Le commissaire aux comptes ne peut pas être désigné délégué à la protection des données

La CNCC considère que le Cac ne pourrait pas diffuser des informations confidentielles relatives à l’entité contrôlée car celles-ci sont couvertes par son obligation de secret professionnel. Elle relève également l’existence d’un conflit d’intérêts au niveau du traitement des données personnelles.

Le mandat de commissaire aux comptes (Cac) est incompatible avec les caractéristiques de la mission de délégué à la protection des données (DPD). Tel est l’avis de la commission d’éthique professionnelle de la Compagnie nationale des commissaires aux comptes (CNCC). Et ce, malgré ses “qualités professionnelles”, ses “connaissances juridiques” et son indépendance d’exercice.

En cause, la déontologie du Cac et plus particulièrement son secret professionnel absolu. Ce dernier ne peut être levé que par un texte législatif particulier applicable au Cac et dans le cadre de sa mission. Or, le DPD, s’il a bien lui aussi une obligation de secret professionnel, peut voir son secret levé vis-à-vis de l’autorité de contrôle (en France, la Cnil) et donc communiquer à celle-ci des informations relatives à l’entreprise. Des informations confidentielles qu’un Cac “ne pourrait pas diffuser”. “Le cumul des deux fonctions pourrait le conduire [le Cac] en tant que DPD à révéler des informations qui seraient couvertes par son obligation de secret professionnel en qualité de commissaire aux comptes”, souligne la commission d’éthique.

Traitement de données personnelles

Autre argument pour interdire le cumul Cac-DPD : l’existence d’un conflit d’intérêts entre ces deux fonctions. D’un côté, le commissaire aux comptes traite de données personnelles, dans le cadre de ses missions (certification des comptes et autres), en qualité de responsable de traitement, selon la CNCC. “Le commissaire aux comptes est responsable de traitement distinct de l’entité auditée pour les traitements qu’il met en oeuvre dans le cadre de sa mission, compte tenu de son obligation déontologique d’indépendance, de son degré d’expertise et d’autonomie élevé, du fait qu’il détermine les finalités et les moyens des traitements opérés en application de la législation et des normes professionnelles qui lui sont applicables”, est-il précisé.

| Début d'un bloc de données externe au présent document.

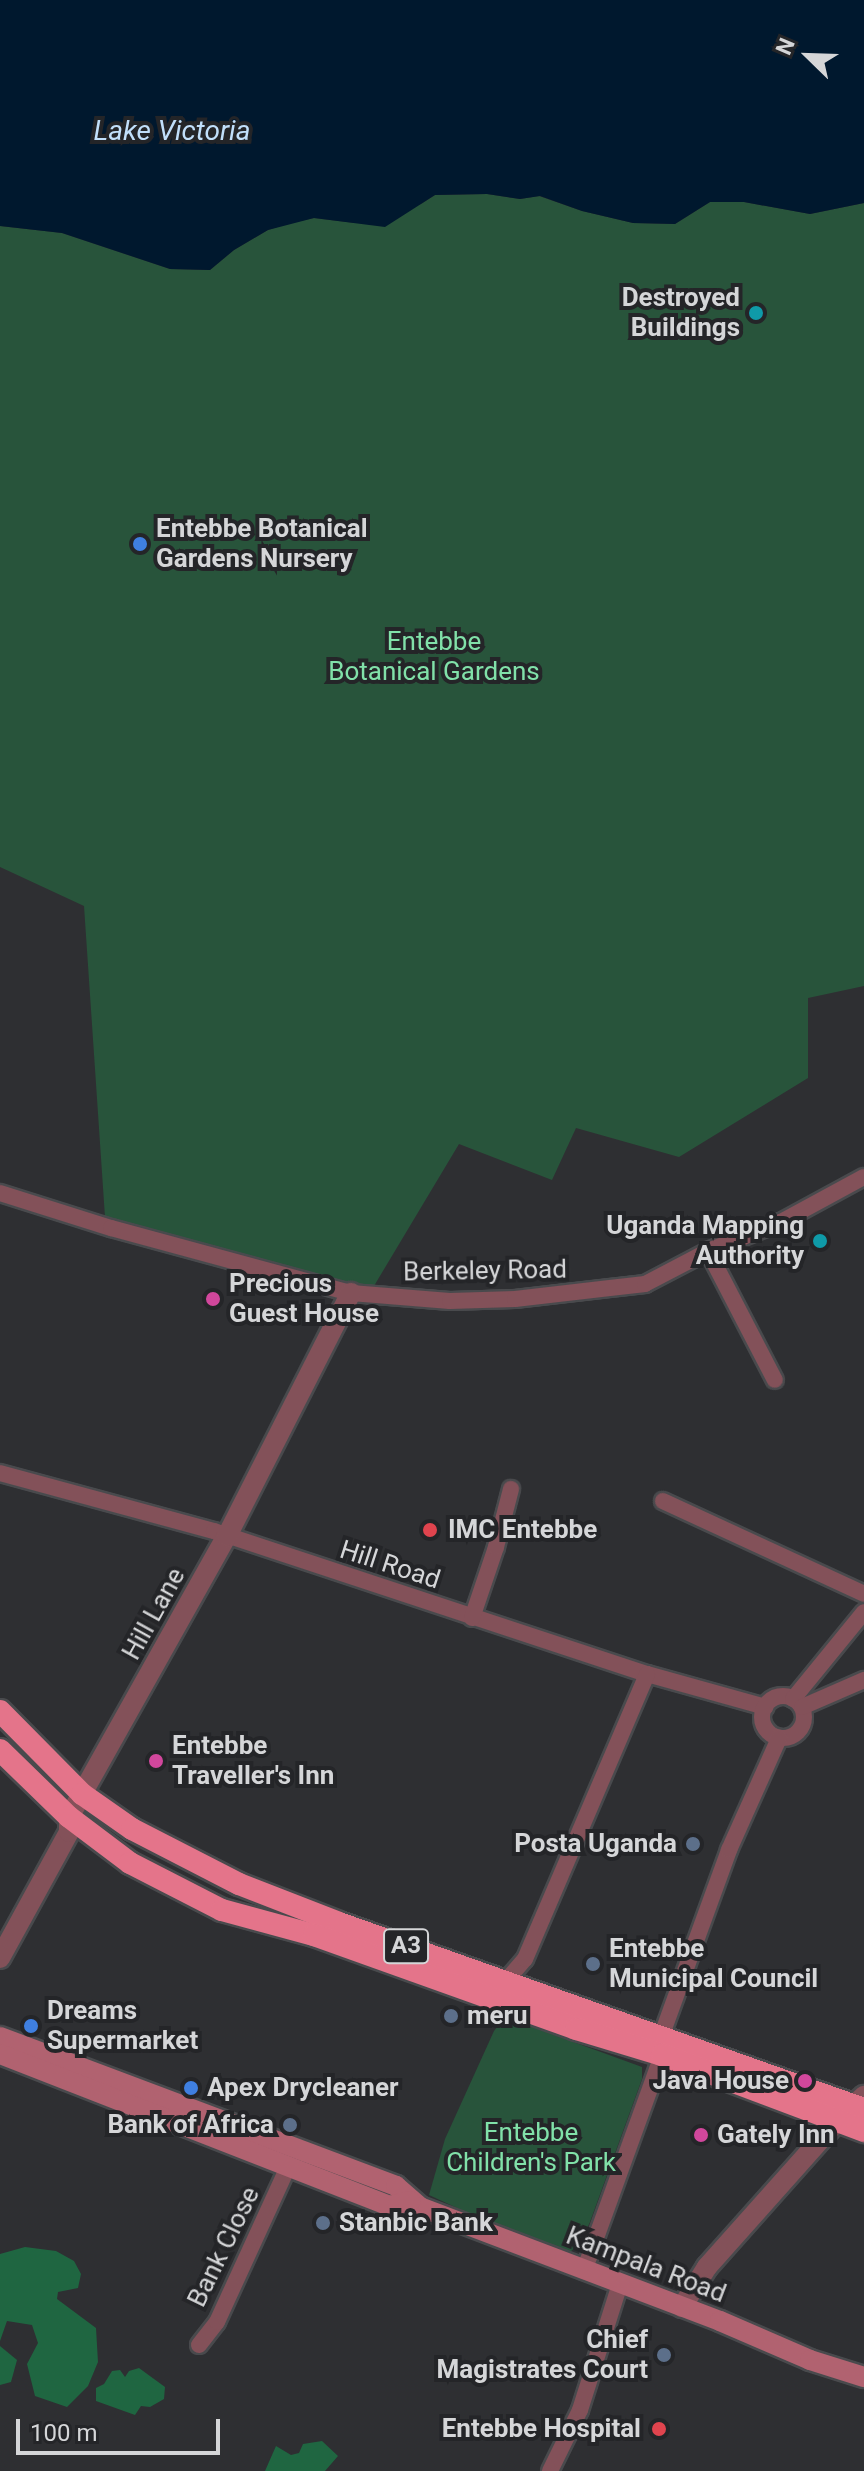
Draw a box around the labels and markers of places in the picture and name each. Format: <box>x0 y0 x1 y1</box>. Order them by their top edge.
place label: Destroyed Buildings <box>622 282 740 344</box>
marker: Destroyed Buildings <box>747 304 765 322</box>
place label: Entebbe Botanical Gardens Nursery <box>156 513 368 574</box>
marker: Entebbe Botanical Gardens Nursery <box>131 535 149 553</box>
place label: Uganda Mapping Authority <box>606 1210 804 1272</box>
marker: Uganda Mapping Authority <box>811 1232 829 1250</box>
place label: Precious Guest House <box>229 1268 379 1330</box>
marker: Precious Guest House <box>204 1290 222 1308</box>
place label: IMC Entebbe <box>448 1514 597 1546</box>
marker: IMC Entebbe <box>419 1519 441 1541</box>
place label: Entebbe Traveller's Inn <box>172 1730 334 1792</box>
marker: Entebbe Traveller's Inn <box>147 1752 165 1770</box>
place label: Posta Uganda <box>514 1828 677 1860</box>
marker: Posta Uganda <box>684 1835 702 1853</box>
place label: Entebbe Municipal Council <box>609 1933 818 1994</box>
marker: Entebbe Municipal Council <box>584 1955 602 1973</box>
place label: Dreams Supermarket <box>47 1995 198 2056</box>
place label: meru <box>467 2000 528 2032</box>
marker: meru <box>442 2007 460 2025</box>
marker: Dreams Supermarket <box>22 2017 40 2035</box>
place label: Java House <box>652 2065 789 2097</box>
place label: Apex Drycleaner <box>207 2072 399 2104</box>
marker: Java House <box>796 2072 814 2090</box>
marker: Apex Drycleaner <box>182 2079 200 2097</box>
place label: Bank of Africa <box>107 2109 274 2141</box>
marker: Bank of Africa <box>281 2116 299 2134</box>
place label: Gately Inn <box>717 2119 835 2151</box>
marker: Gately Inn <box>692 2126 710 2144</box>
place label: Stanbic Bank <box>339 2207 493 2239</box>
marker: Stanbic Bank <box>314 2214 332 2232</box>
place label: Chief Magistrates Court <box>437 2324 648 2386</box>
marker: Chief Magistrates Court <box>655 2346 673 2364</box>
place label: Entebbe Hospital <box>442 2413 641 2445</box>
marker: Entebbe Hospital <box>648 2418 670 2440</box>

De l’autre côté, le délégué à la protection des données ne peut exercer, au sein de l’entité l’ayant désigné, “une fonction qui l’amènerait à déterminer les finalités et les moyens d’un traitement de données personnelles”. Il paraît donc difficile d’être à la fois DPD d’une entité et de réaliser pour celle-ci des missions (en tant que Cac) le conduisant à traiter des données personnelles, en déduit la commission d’éthique professionnelle.

Ainsi, un commissaire aux comptes ne peut être nommé DPD de l’entité dont les comptes sont certifiés (qu’elle soit d’intérêt public - EIP - ou non), mais également des entités françaises et européennes la contrôlant, ou contrôlées par cette entité.

Diagnostic de conformité

En revanche, le Cac pourrait réaliser une mission de “diagnostic de conformité au RGPD [règlement européen de protection des données]”, ajoute la CNCC. Et ce, “avec émission de recommandations générales”. La commission pose la limite de la réalisation d’une consultation juridique.

A noter que la loi Pacte, publiée le 22 mai, a assoupli le cadre des services non audit (la position de la CNCC a été rendue dans le contexte d’avant la loi Pacte). Dans le nouveau système, la prestation de conseil en matière juridique n’est plus strictement interdite. Cependant, une question spécifique au Cac d’une EIP se pose, celle de l’articulation entre le règlement européen et le droit français. Le premier interdit au Cac d’une EIP les services juridiques ayant trait à la fourniture de conseils généraux (article 5 du règlement européen) tandis que le code de commerce a supprimé l’interdiction de fournir des conseils juridiques (nouvel article L. 822-11 du code de commerce). De plus, le Cac, d’une EIP ou d’une entité qui n’est pas d’intérêt public, doit analyser les risques encourus (risque d’auto-révision et de perte d’indépendance), et les éventuelles mesures de sauvegarde, et ne pas s’immiscer dans la gestion de l’entité contrôlée.